# Source passage

==============================

MacDonald (as selected by Lewis)

Or perhaps simply to what we do not (possibly cannot) know what. Whatever it is that steps back that all else may become what or who it will but which cares to relate to that which it has made room for so that it could fulfill its capacity for relationally. And we by making room in our interiority to wonder about the other beyond ourselves gain every bit as much. God, if there be one, benefits as much as we do by the connection.

When I posted on atheist sites I sometimes did so under the monicker “whateverist”. Some took that to indicate an identification with cynical indifference but it was always about allegiance to what is more, whatever that should turn out to be.

2 Likes

It absolutely should. God made us for himself – he is not woo that evolved from the material cosmos who communicates and wonderfully interacts with us whom he has marvelously evolved for no reason.

==============================

# Dataset excerpts
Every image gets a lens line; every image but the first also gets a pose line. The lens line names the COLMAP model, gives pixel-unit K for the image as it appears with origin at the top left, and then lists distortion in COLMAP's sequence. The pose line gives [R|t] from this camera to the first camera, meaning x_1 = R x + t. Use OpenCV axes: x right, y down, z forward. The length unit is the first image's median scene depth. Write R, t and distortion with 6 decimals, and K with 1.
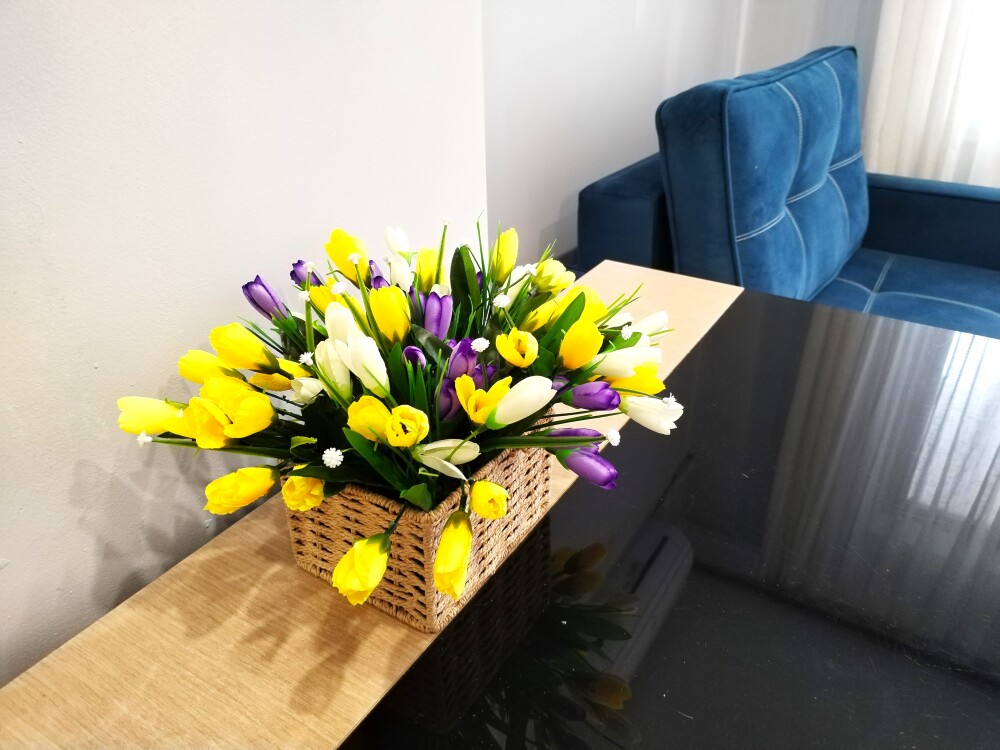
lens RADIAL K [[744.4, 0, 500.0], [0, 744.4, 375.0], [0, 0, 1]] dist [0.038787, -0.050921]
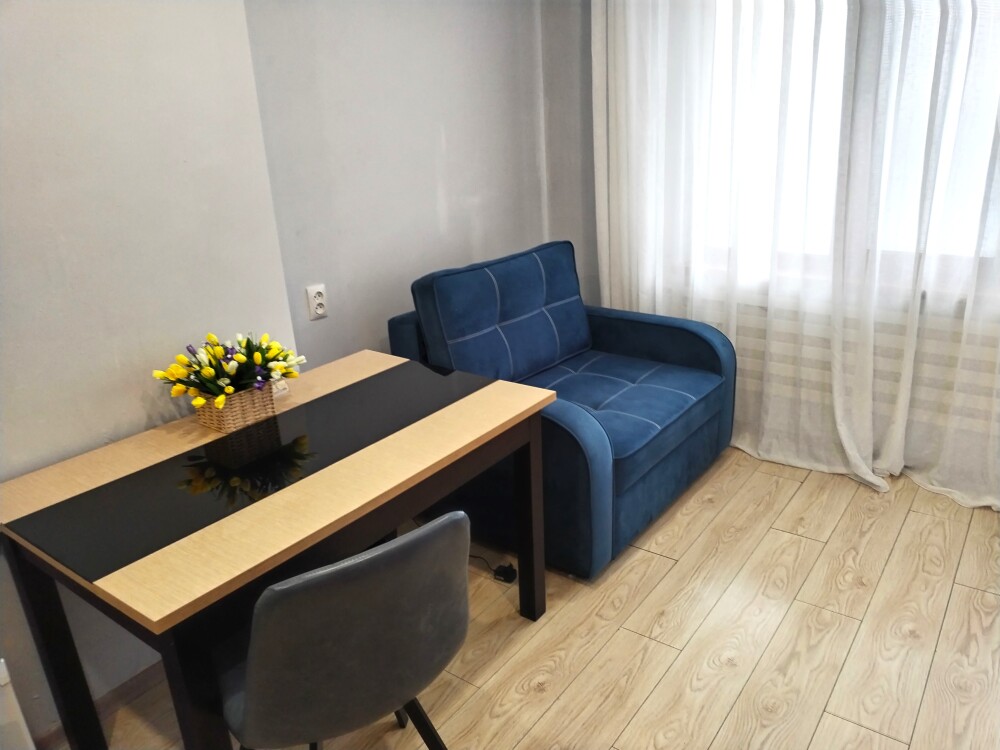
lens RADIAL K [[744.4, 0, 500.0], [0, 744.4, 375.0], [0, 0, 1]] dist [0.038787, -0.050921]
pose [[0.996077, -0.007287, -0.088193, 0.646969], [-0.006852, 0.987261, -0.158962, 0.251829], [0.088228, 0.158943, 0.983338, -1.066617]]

==============================

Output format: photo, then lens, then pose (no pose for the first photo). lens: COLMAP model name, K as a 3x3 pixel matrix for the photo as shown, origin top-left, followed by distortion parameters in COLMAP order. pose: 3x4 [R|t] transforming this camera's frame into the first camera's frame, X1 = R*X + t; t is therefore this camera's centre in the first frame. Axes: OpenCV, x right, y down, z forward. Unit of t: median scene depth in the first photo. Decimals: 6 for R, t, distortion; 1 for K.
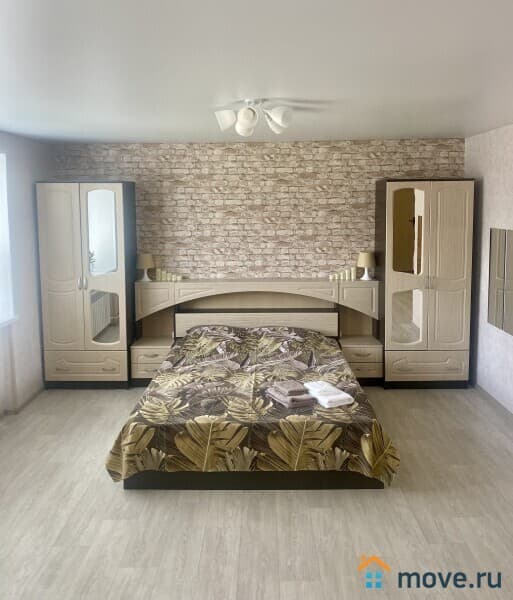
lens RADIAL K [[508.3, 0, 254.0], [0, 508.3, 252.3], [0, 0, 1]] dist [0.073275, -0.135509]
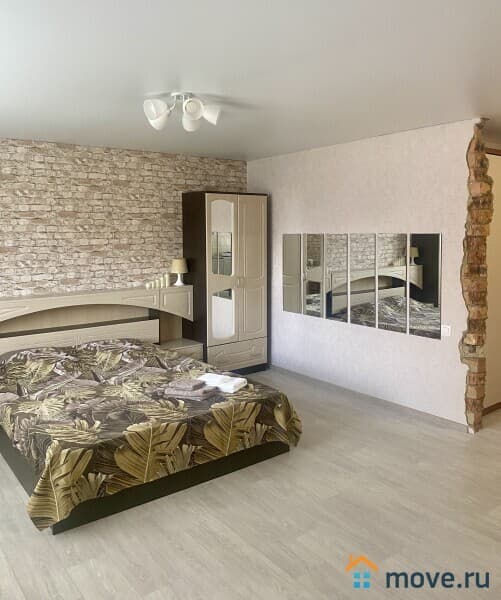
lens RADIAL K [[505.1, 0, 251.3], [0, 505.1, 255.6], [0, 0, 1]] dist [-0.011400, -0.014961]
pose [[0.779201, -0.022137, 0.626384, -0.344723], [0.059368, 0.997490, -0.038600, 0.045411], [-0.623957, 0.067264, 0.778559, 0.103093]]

==============================

# Task details
Repeat word for word the part of the forum post above starting with "It absolutely should." and going on through "for no reason.".

# Response box
It absolutely should. God made us for himself – he is not woo that evolved from the material cosmos who communicates and wonderfully interacts with us whom he has marvelously evolved for no reason.